The boss of Goldman Sachs has praised a group of junior bankers for speaking out over excessive working hours, but also said staff should “go an extra mile… even when we feel that we’re reaching our limit.”
In a message recorded and delivered to 34,000 staff across the globe on Sunday evening, CEO David Solomon said he took complaints “very seriously” and encouraged others at the investment bank to speak out.
He said: “I can imagine that many of you saw the presentation that a group of analysts shared with their management recently about their lack of work-life balance.
“This is something that our leadership team and I take very seriously.”
‘Arguably worse than foster care’
Mr Solomon’s comments came after first-year banking analysts at Goldman Sachs said they had worked an average of nearly 100 hours a week in 2021, and called for a new cap on their arduous workload, according to an internal presentation.
Junior bankers warned they could quit their roles if the situation does not improve, with an internal survey among 13 first-year analysts showing they worked a mean of 98 hours a week since January and slept five hours a night.
Most surveyed staff members said they were unlikely to stay at Goldman Sachs if working conditions did not change in the next six months.
The survey showed the analysts typically went to sleep at 3am, and worked an average of 105 hours in the week the survey was taken – the week ending 13 February.
One respondent said: “The sleep deprivation, the treatment by senior bankers, the mental and physical stress… I’ve been through foster care and this is arguably worse.”
Another said: “I didn’t come into this job expecting 9am-5pms, but I also didn’t expect consistent 9am-5ams either.”
‘We have to be connected 24/7’
Solomon explained he would be strengthening enforcement of “the Saturday rule” that junior bankers should not be expected in the office from 9pm on Friday until 9am on Sunday.
He added that plans for hiring more junior staff across its investment banking division would be accelerated and will automate more activities to reduce workloads.
There had been concerns among some staff that the junior analysts who compiled the work survey could face recriminations for raising issues at the bank, but Mr Solomon said he wanted more staff to speak out on issues.
The boss explained: “In this case, it’s great that this group of analysts went to their management.

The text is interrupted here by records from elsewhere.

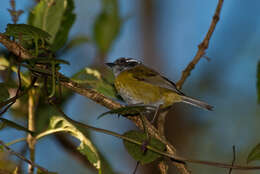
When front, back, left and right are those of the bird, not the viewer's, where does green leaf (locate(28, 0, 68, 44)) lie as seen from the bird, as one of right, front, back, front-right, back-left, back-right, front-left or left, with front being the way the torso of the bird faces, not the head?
front-left

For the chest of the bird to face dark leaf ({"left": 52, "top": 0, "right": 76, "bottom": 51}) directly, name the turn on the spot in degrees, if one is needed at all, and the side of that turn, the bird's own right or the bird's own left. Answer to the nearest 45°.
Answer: approximately 45° to the bird's own left

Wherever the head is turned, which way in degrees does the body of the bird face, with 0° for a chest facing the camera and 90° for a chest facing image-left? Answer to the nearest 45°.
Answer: approximately 90°

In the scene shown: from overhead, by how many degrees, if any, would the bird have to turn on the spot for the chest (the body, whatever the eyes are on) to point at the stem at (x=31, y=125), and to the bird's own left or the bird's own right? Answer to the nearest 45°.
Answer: approximately 45° to the bird's own left
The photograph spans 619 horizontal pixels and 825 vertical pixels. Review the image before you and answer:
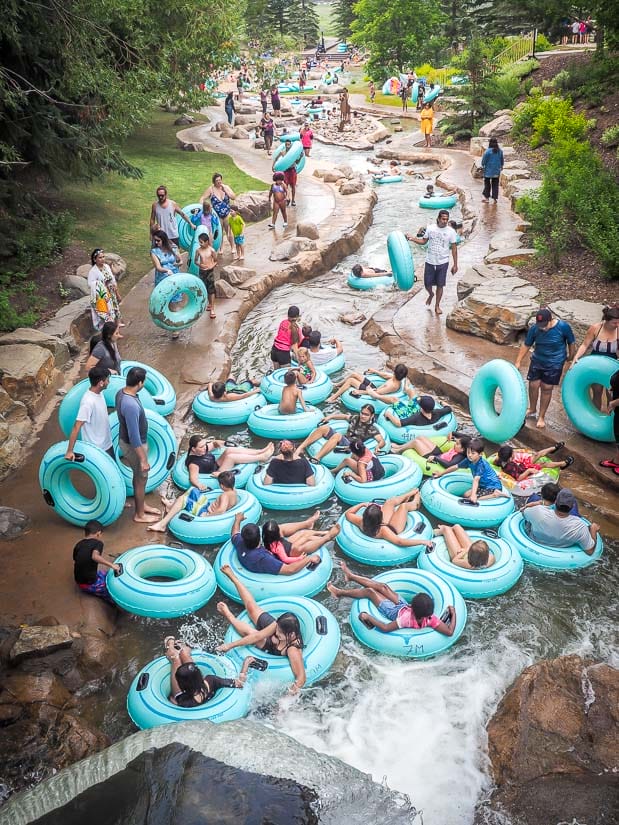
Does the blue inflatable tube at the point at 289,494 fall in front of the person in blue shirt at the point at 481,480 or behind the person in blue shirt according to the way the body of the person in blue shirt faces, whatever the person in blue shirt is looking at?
in front

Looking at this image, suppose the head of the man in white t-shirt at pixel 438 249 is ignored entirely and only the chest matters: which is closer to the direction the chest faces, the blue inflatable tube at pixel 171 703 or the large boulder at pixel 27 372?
the blue inflatable tube

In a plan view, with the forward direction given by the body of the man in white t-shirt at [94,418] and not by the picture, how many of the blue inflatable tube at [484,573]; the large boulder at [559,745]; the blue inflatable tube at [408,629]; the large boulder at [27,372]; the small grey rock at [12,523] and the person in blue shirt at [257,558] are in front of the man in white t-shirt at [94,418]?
4

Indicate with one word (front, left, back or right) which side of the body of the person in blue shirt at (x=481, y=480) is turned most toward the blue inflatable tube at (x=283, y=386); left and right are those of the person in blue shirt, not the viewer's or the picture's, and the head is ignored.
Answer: right

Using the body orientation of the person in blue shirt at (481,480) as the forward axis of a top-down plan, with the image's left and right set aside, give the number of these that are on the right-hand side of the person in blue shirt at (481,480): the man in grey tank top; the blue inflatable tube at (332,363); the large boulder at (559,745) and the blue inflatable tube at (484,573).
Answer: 2

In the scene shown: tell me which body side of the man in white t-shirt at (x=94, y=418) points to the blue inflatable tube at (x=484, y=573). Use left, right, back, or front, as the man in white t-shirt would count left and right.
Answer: front

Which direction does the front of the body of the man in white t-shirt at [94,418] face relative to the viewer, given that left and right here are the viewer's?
facing the viewer and to the right of the viewer

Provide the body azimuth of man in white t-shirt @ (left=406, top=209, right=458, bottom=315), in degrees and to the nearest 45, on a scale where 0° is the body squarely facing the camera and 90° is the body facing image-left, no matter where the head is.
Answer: approximately 0°

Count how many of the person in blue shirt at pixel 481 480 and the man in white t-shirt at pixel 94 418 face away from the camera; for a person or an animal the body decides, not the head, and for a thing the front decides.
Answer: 0

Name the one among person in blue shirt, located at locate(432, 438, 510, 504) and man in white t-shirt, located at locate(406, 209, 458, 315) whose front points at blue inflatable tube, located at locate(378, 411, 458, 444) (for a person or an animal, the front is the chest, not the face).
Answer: the man in white t-shirt

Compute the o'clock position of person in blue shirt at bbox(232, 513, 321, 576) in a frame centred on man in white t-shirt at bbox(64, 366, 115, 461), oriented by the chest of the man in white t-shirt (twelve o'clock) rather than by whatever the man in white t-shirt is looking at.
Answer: The person in blue shirt is roughly at 12 o'clock from the man in white t-shirt.

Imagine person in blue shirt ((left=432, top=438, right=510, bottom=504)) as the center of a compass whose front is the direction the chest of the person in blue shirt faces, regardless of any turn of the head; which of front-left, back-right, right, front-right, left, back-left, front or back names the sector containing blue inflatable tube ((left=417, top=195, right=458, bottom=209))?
back-right

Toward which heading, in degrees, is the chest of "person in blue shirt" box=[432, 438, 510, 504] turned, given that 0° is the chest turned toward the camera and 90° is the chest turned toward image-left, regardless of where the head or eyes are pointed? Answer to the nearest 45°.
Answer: approximately 45°
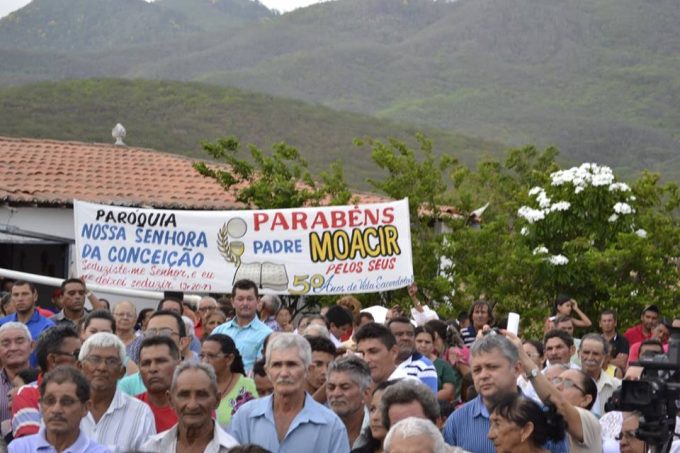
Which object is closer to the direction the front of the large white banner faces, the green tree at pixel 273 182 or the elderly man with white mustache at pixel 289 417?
the elderly man with white mustache

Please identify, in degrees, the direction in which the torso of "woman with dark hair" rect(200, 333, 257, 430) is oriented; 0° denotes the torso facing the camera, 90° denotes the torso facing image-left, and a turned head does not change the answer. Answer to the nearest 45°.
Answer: approximately 45°

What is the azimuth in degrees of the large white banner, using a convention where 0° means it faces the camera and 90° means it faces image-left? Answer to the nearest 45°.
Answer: approximately 0°

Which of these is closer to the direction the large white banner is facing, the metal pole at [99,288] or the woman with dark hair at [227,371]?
the woman with dark hair

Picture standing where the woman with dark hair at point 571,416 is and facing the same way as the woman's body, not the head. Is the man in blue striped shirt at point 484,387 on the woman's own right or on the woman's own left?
on the woman's own right

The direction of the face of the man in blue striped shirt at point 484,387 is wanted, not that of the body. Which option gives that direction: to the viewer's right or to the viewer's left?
to the viewer's left
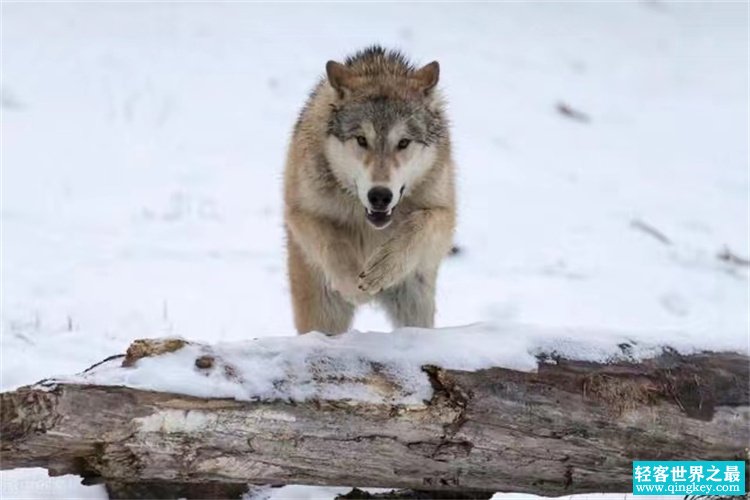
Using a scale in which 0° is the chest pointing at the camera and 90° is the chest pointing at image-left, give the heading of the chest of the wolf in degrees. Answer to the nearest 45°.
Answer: approximately 0°

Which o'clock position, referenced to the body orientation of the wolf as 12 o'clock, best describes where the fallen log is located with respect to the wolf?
The fallen log is roughly at 12 o'clock from the wolf.
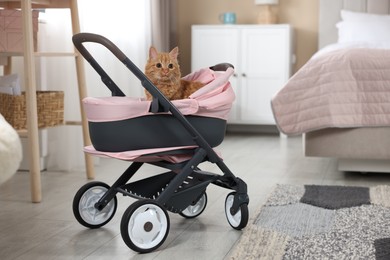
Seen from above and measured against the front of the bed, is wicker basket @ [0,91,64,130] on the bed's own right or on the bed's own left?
on the bed's own right

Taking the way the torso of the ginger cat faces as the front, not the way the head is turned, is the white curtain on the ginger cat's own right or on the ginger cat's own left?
on the ginger cat's own right

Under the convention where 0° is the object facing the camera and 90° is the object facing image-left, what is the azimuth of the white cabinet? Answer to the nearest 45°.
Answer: approximately 0°

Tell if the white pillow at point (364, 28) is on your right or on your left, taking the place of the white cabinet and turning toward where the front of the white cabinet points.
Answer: on your left

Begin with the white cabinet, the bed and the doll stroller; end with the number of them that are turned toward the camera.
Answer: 2

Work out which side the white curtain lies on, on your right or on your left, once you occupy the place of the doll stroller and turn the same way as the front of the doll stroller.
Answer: on your left

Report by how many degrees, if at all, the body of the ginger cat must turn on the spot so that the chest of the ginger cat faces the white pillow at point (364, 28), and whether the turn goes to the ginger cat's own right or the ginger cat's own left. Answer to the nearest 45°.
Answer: approximately 180°

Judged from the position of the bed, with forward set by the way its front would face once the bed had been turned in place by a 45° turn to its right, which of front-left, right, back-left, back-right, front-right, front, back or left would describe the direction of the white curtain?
front-right

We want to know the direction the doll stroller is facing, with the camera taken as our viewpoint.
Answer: facing away from the viewer and to the right of the viewer

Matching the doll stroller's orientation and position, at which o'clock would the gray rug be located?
The gray rug is roughly at 1 o'clock from the doll stroller.
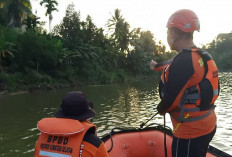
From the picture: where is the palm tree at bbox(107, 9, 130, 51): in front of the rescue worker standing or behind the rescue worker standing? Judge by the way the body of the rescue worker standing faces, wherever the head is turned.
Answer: in front

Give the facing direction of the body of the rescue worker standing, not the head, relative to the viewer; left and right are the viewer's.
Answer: facing away from the viewer and to the left of the viewer

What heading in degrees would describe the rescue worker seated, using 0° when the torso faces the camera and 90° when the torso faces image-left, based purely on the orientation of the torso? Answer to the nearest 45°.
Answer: approximately 225°

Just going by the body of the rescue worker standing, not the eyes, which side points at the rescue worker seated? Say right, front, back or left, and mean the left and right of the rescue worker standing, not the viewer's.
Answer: left

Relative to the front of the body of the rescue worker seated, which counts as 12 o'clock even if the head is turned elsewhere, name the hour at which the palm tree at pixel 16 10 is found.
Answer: The palm tree is roughly at 10 o'clock from the rescue worker seated.

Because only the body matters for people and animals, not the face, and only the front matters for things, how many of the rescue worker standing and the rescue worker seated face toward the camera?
0

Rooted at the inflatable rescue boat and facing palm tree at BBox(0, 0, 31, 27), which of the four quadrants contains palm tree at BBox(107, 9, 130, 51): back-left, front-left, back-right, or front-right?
front-right

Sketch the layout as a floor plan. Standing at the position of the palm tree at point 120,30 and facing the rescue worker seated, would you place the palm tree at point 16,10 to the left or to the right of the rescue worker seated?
right

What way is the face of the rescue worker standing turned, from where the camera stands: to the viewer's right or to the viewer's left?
to the viewer's left
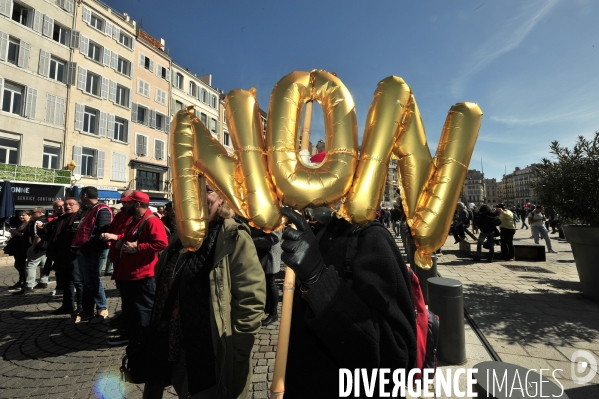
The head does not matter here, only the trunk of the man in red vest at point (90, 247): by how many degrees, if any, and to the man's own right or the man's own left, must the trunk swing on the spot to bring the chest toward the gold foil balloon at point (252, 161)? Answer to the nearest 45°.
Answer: approximately 45° to the man's own left

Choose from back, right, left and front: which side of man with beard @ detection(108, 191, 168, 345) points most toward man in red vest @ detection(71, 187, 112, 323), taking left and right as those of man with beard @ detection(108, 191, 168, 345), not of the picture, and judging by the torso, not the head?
right

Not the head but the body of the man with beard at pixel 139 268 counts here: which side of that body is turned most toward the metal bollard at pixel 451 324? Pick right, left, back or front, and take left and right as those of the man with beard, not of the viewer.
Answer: left

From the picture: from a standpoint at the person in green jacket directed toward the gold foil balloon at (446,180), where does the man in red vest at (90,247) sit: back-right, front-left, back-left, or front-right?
back-left

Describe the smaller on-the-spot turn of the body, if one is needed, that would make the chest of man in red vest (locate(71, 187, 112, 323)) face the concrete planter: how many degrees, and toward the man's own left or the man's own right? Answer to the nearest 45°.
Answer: approximately 90° to the man's own left

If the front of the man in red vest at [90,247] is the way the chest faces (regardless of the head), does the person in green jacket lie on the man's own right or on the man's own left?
on the man's own left

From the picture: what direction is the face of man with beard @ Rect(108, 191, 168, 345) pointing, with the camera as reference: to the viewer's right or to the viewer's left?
to the viewer's left

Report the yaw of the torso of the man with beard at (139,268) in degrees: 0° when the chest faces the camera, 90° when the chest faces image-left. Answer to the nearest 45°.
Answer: approximately 45°
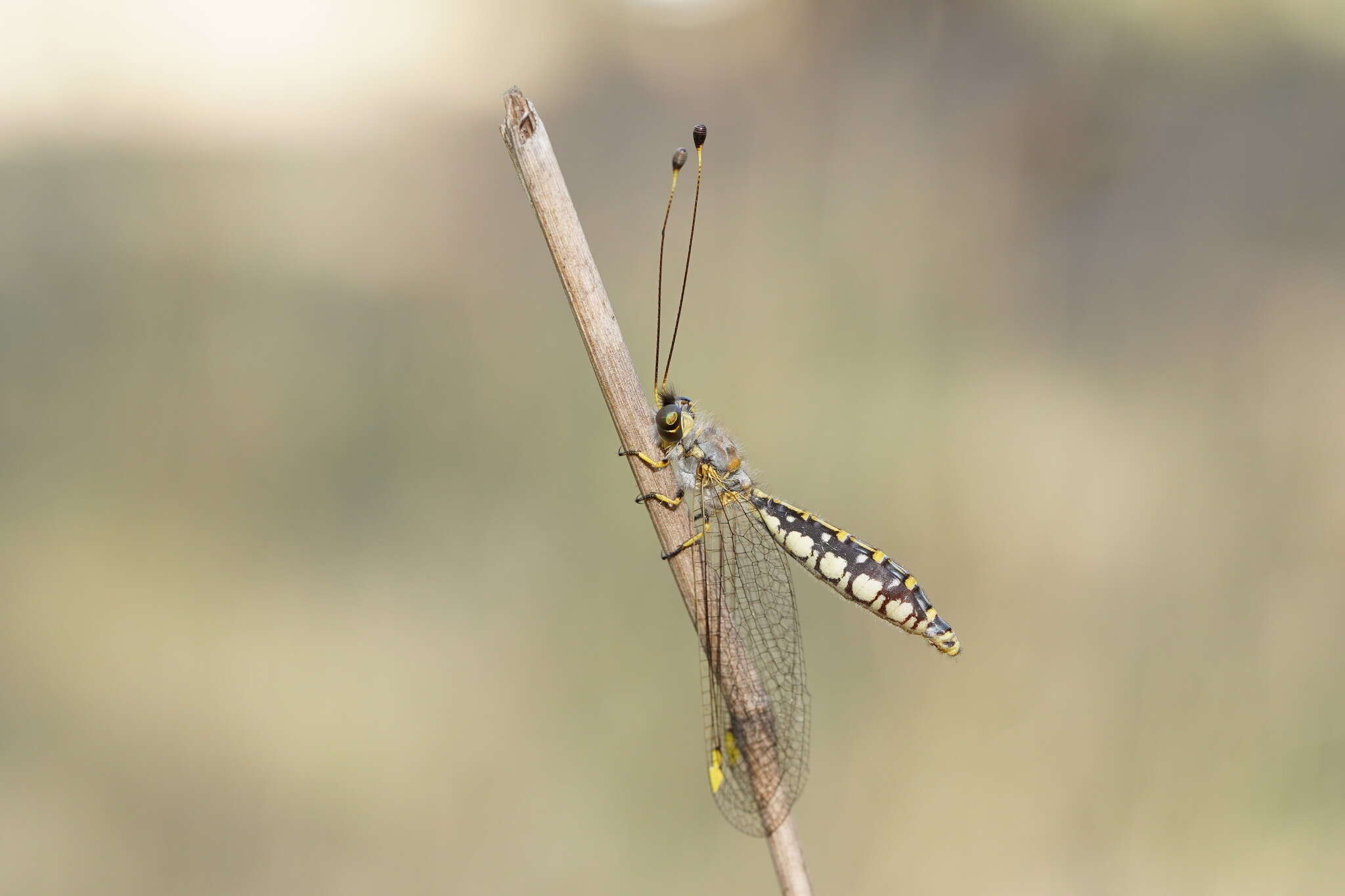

We want a workplace where people can share concerns freely. So we want to encourage all of you to take the opportunity to speak with your management. If there are any issues, do not hesitate to reach out to ask for help.”
Mr Solomon also used the meeting to suggest that continued work-from-home activities could be contributing towards difficulties among staff – re-enforcing his belief that workers should be back in offices.
He is becoming an increasingly isolated voice against hybrid working models being implemented, with the vast majority of businesses announcing flexible working as lockdowns and restrictions begin to ease.
Mr Solomon said: “We recognise that people working today face a new set of challenges. In this world of remote work, it feels like we have to be connected 24/7. All of us — your colleagues, your managers, our divisional leaders — we see that.”